Laurent Tillie: Daruma jest dla nas niczym złoty medal mistrzostw Europy
Reprezentacja Francji pokonała Niemcy 3:0 (25:20, 25:20, 25:23) w finale europejskich kwalifikacji do igrzysk olimpijskich w Tokio i tym samym zapewniła sobie udział w najważniejszej imprezie tego sezonu. - Czuję się bardzo szczęśliwy - przyznał po tym spotkaniu szkoleniowiec trójkolorowych, Laurent Tillie.
PLUSLIGA.PL: Na pańskiej twarzy wreszcie zagościł uśmiech - zwycięstwo w tym trudnym turnieju nie przyszło pańskiemu zespołowi łatwo.
LAURENT TILLIE: Czuję się bardzo szczęśliwy, określiłbym to uczucie jako nawet coś głębszego niż szczęście - to jest po prostu magia! Chyba właśnie dlatego zajmuję się sportem. Miałem wczoraj na sobie skarpetki w sushi, które sprezentował mi mój syn Kevin - jestem pewien, że przyniosły nam szczęście (śmiech). Przed tym turniejem nikt w nas nie wierzył, bo przecież już w grupie musieliśmy się mierzyć z Serbią i Bułgarią, a w finale z Niemcami, ale my pokazaliśmy, że jednak nie należy nas skreślać.
Ten brak wiary w wasz awans wynikał zapewne również z problemów, z którymi musiał się pan mierzyć w kadrze - kontuzje i konflikty w zespole sprawiły, że na turniej przyjechaliście w nieco eksperymentalnym składzie.
LAURENT TILLIE: To prawda, ale już na początku zgrupowania przed berlińskim turniejem powiedziałem moim zawodnikom, że nie zajmujemy się w ogóle tymi, których z nami nie ma. Wierzyłem, że uda nam się stworzyć dobrą atmosferę w drużynie, a wygraliśmy głównie dzięki młodym siatkarzom, którzy zaczynali swoją karierę reprezentacyjną dwa, trzy lata temu. Mam tu na myśli Jeana Patry, Antoine Brizarda czy Barthélémy Chinenyeze. Oni sukcesywnie pracowali na to, żeby być lepszymi z roku na rok i na tym turnieju ta praca zaowocowała, bo to oni poprowadzili nas do zwycięstwa.
Wspomniał pan o Jeanie Patrym i to chyba właśnie on był największą niespodzianką turnieju - udźwignął ciężar pierwszego atakującego?
LAURENT TILLIE: Po ubiegłym sezonie klubowym Jean miał trudną decyzję do podjęcia - zostać we Francji czy wyjechać do Włoch i grać w tamtejszej lidze.
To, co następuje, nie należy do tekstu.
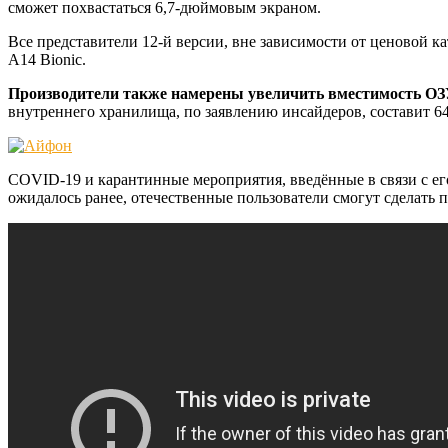
сможет похвастаться 6,7-дюймовым экраном.
Все представители 12-й версии, вне зависимости от ценовой к
А14 Bionic.
Производители также намерены увеличить вместимость ОЗ
внутреннего хранилища, по заявлению инсайдеров, составит 64
COVID-19 и карантинные мероприятия, введённые в связи с его
ожидалось ранее, отечественные пользователи смогут сделать п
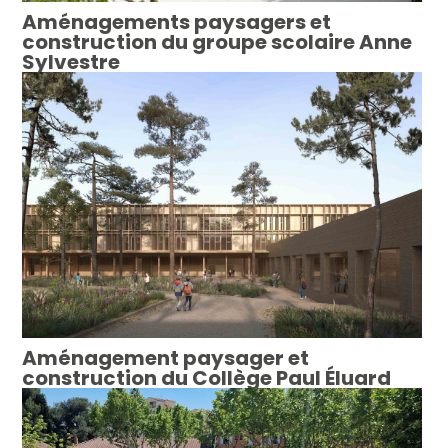
Aménagements paysagers et
construction du groupe scolaire Anne
Sylvestre
Aménagement paysager et
construction du Collège Paul Éluard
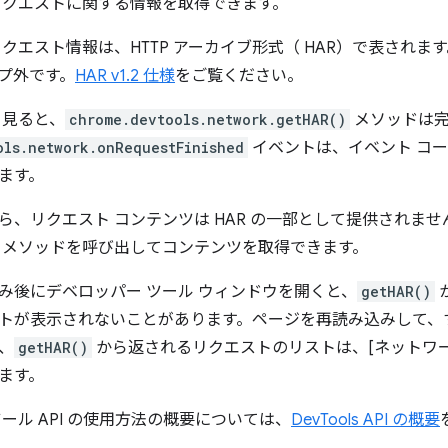
リクエストに関する情報を取得できます。
リクエスト情報は、HTTP アーカイブ形式（
HAR）で表されます
プ外です。
HAR v1.2 仕様
をご覧ください。
ら見ると、
chrome.devtools.network.getHAR()
メソッドは
ols.network.onRequestFinished
イベントは、イベント コ
ます。
ら、リクエスト コンテンツは HAR の一部として提供されま
メソッドを呼び出してコンテンツを取得できます。
み後にデベロッパー ツール ウィンドウを開くと、
getHAR()
トが表示されないことがあります。ページを再読み込みして、
、
getHAR()
から返されるリクエストのリストは、[ネットワー
ます。
ール API の使用方法の概要については、
DevTools API の概要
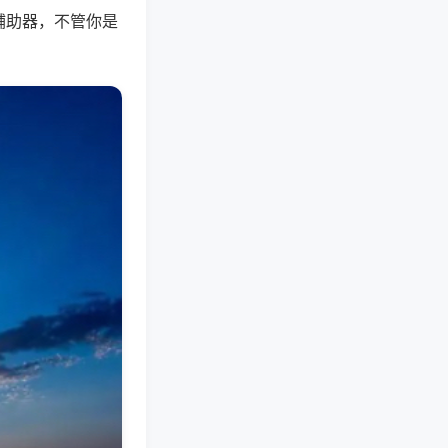
辅助器，不管你是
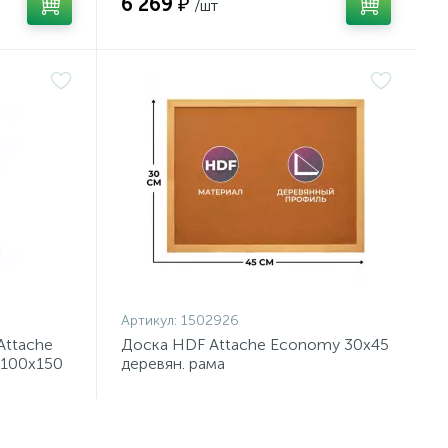
6 269 ₽
/шт
Артикул:
1502926
Attache
Доска HDF Attache Economy 30х45
.100x150
деревян. рама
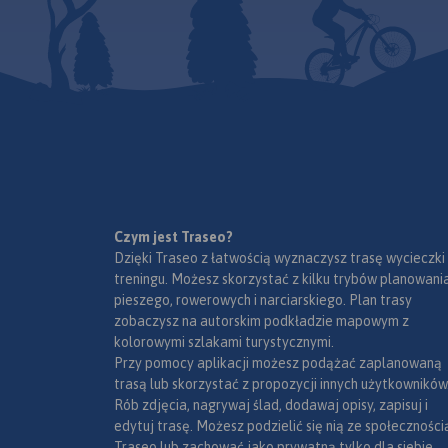
Pruszkowa,
i Mazowiecki Park
Józefowa, Konstancina-
Krajobrazowy.
Rok wydania
Jeziornej, Otwocka, Karczewa,
2024
Mińska Mazowieckiego, Góry
Kalwarii.
Czym jest Traseo?
Dzięki Traseo z łatwością wyznaczysz trasę wycieczki
treningu. Możesz skorzystać z kilku trybów planowania
pieszego, rowerowych i narciarskiego. Plan trasy
zobaczysz na autorskim podkładzie mapowym z
kolorowymi szlakami turystycznymi.
Przy pomocy aplikacji możesz podążać zaplanowaną
trasą lub skorzystać z propozycji innych użytkowników
Rób zdjęcia, nagrywaj ślad, dodawaj opisy, zapisuj i
edytuj trasę. Możesz podzielić się nią ze społeczności
Traseo lub zachować jako prywatną tylko dla siebie,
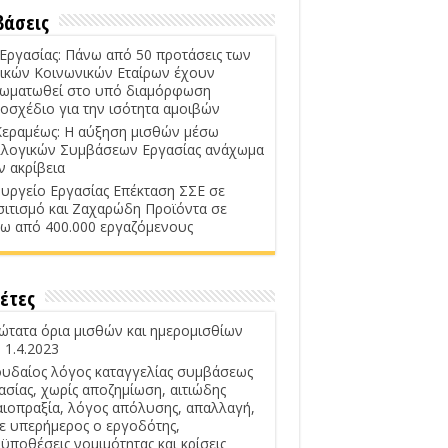
βάσεις
 Εργασίας: Πάνω από 50 προτάσεις των
ικών Κοινωνικών Εταίρων έχουν
ωματωθεί στο υπό διαμόρφωση
οσχέδιο για την ισότητα αμοιβών
Κεραμέως: Η αύξηση μισθών μέσω
λογικών Συμβάσεων Εργασίας ανάχωμα
ν ακρίβεια
υργείο Εργασίας Επέκταση ΣΣΕ σε
σιτισμό και Ζαχαρώδη Προϊόντα σε
ω από 400.000 εργαζόμενους
έτες
ώτατα όρια μισθών και ημερομισθίων
 1.4.2023
υδαίος λόγος καταγγελίας συμβάσεως
ασίας, χωρίς αποζημίωση, αιτιώδης
αιοπραξία, λόγος απόλυσης, απαλλαγή,
ε υπερήμερος ο εργοδότης,
ϋποθέσεις νομιμότητας και κρίσεις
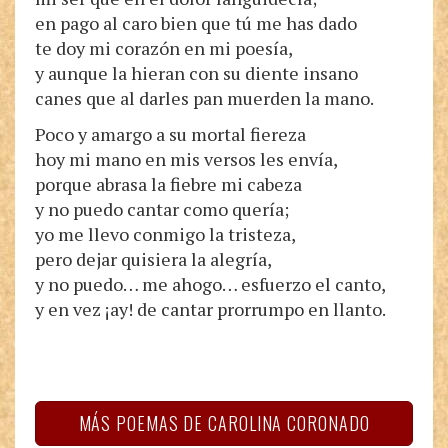
en pago al caro bien que tú me has dado
te doy mi corazón en mi poesía,
y aunque la hieran con su diente insano
canes que al darles pan muerden la mano.
Poco y amargo a su mortal fiereza
hoy mi mano en mis versos les envía,
porque abrasa la fiebre mi cabeza
y no puedo cantar como quería;
yo me llevo conmigo la tristeza,
pero dejar quisiera la alegría,
y no puedo… me ahogo… esfuerzo el canto,
y en vez ¡ay! de cantar prorrumpo en llanto.
MÁS POEMAS DE CAROLINA CORONADO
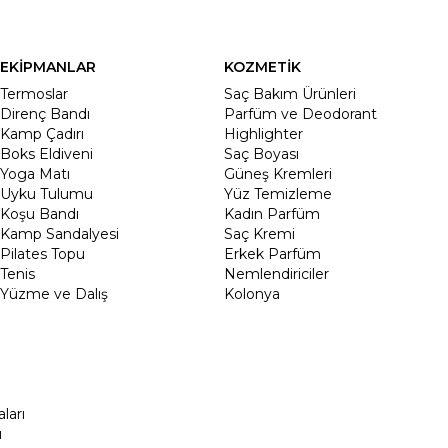
EKİPMANLAR
KOZMETİK
Termoslar
Saç Bakım Ürünleri
Direnç Bandı
Parfüm ve Deodorant
Kamp Çadırı
Highlighter
Boks Eldiveni
Saç Boyası
Yoga Matı
Güneş Kremleri
Uyku Tulumu
Yüz Temizleme
Koşu Bandı
Kadın Parfüm
Kamp Sandalyesi
Saç Kremi
Pilates Topu
Erkek Parfüm
Tenis
Nemlendiriciler
Yüzme ve Dalış
Kolonya
ları
ı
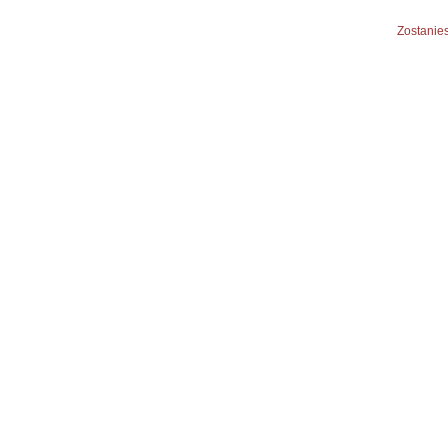
Zostanies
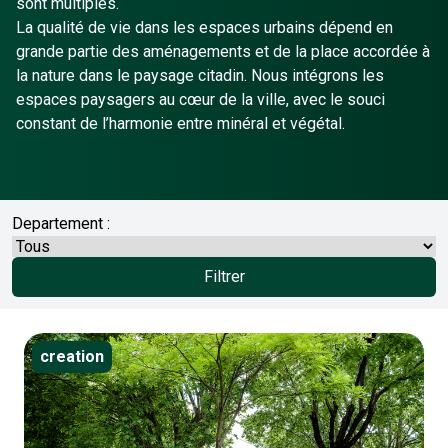
sont multiples.
La qualité de vie dans les espaces urbains dépend en
grande partie des aménagements et de la place accordée à
la nature dans le paysage citadin. Nous intégrons les
espaces paysagers au cœur de la ville, avec le souci
constant de l’harmonie entre minéral et végétal.
Departement :
Filtrer
creation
Wybrał wyjazd do Italii i to była najlepsza decyzja jaką mógł podjąć. Bardzo poprawił zagrywkę oraz atak, zaczął też pracować z trenerem mentalnym i to widać na boisku.
Do berlińskiego turnieju przystąpiliście po nieudanych mistrzostwach Europy. Czy trudno było panu na nowo zebrać zespół do walki?
LAURENT TILLIE: Był w nas olbrzymi zawód, bo ten turniej graliśmy u siebie. To jednak już za nami. Nie mamy krążka z mistrzostw Europy, ale zdobyta daruma jest dla nas niczym złoty medal na czempionacie Starego Kontynentu.